Actually, it's the opposite. The fact is that given the uncertainty in energy cost that they are facing, they're trying to speed up their energy transition. So that means to become energy independent as well as become more [indiscernible] and localized in terms of energy generation, especially the [ potential ] for decarbonized power generation. So that fits directly into our product basket. As you know, the fact is that we provide -- from a renewal energy power generation space, we provide solutions in only 2 industries, which is biomass-based IPPs and foreign waste incineration.

And both of those are dependent on the waste that's available. So when the waste is available and does get used, it's a question of ensuring that we are present in front of those customers to be able to build those orders. The order does contribute about 20% of our inquiry book. So it's very pertinent to our execution strategy.

Operator

Our next question is from the line of Harshit Patel from Equirus Securities.

H
Harshit Patel
analyst

Sir, my first question is for our greater-than-30-megawatt segment. So could you highlight what has been our order intake in the first 9 months of FY '23? I remember we had received an order in the municipal waste incineration category in West Asia in the last quarter. So have there been any follow-up orders from that point onwards?

N
Nikhil Sawhney
executive

No. But you are right that this is a segment that we're very actively pushing. And if we look at it, this current quarter didn't see any order booking, but we are very optimistic in the coming quarters we'll get good traction in this space. So the follow-on orders, et cetera, don't -- they don't exist, and there weren't any other -- any follow-up orders. So both on the domestic market, which really doesn't -- hasn't had many orders in the above-30-megawatt category as well as international, the market is something that we see will expand a little bit in the coming year, and so we'll be participating more aggressively in that space.

The problem: Output the earnings call excerpt word for word, from "No. But you" up to and including "in that space.". The lines that follow come from a separate source unrelated to the earnings call excerpt.

Excerpted data:
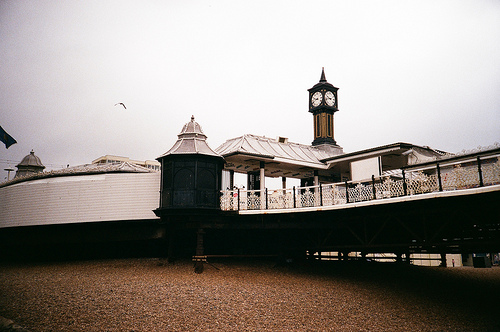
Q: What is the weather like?
A: It is clear.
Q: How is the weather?
A: It is clear.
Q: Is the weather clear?
A: Yes, it is clear.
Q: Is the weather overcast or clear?
A: It is clear.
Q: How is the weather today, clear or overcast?
A: It is clear.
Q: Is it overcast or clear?
A: It is clear.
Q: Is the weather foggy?
A: No, it is clear.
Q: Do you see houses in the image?
A: No, there are no houses.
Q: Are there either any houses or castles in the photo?
A: No, there are no houses or castles.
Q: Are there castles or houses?
A: No, there are no houses or castles.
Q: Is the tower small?
A: Yes, the tower is small.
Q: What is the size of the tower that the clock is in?
A: The tower is small.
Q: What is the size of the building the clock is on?
A: The tower is small.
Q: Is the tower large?
A: No, the tower is small.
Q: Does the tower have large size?
A: No, the tower is small.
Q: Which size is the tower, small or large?
A: The tower is small.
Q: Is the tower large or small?
A: The tower is small.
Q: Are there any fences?
A: Yes, there is a fence.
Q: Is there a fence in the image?
A: Yes, there is a fence.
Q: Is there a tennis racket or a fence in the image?
A: Yes, there is a fence.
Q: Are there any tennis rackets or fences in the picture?
A: Yes, there is a fence.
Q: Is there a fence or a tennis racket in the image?
A: Yes, there is a fence.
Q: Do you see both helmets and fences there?
A: No, there is a fence but no helmets.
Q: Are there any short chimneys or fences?
A: Yes, there is a short fence.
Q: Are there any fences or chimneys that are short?
A: Yes, the fence is short.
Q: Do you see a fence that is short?
A: Yes, there is a short fence.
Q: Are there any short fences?
A: Yes, there is a short fence.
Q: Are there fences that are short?
A: Yes, there is a fence that is short.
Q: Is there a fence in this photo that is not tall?
A: Yes, there is a short fence.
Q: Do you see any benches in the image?
A: No, there are no benches.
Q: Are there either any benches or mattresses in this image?
A: No, there are no benches or mattresses.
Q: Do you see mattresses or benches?
A: No, there are no benches or mattresses.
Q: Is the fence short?
A: Yes, the fence is short.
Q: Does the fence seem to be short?
A: Yes, the fence is short.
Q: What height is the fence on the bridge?
A: The fence is short.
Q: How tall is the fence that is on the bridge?
A: The fence is short.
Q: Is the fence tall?
A: No, the fence is short.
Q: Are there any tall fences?
A: No, there is a fence but it is short.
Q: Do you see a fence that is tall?
A: No, there is a fence but it is short.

Your solution:
No. But you are right that this is a segment that we're very actively pushing. And if we look at it, this current quarter didn't see any order booking, but we are very optimistic in the coming quarters we'll get good traction in this space. So the follow-on orders, et cetera, don't -- they don't exist, and there weren't any other -- any follow-up orders. So both on the domestic market, which really doesn't -- hasn't had many orders in the above-30-megawatt category as well as international, the market is something that we see will expand a little bit in the coming year, and so we'll be participating more aggressively in that space.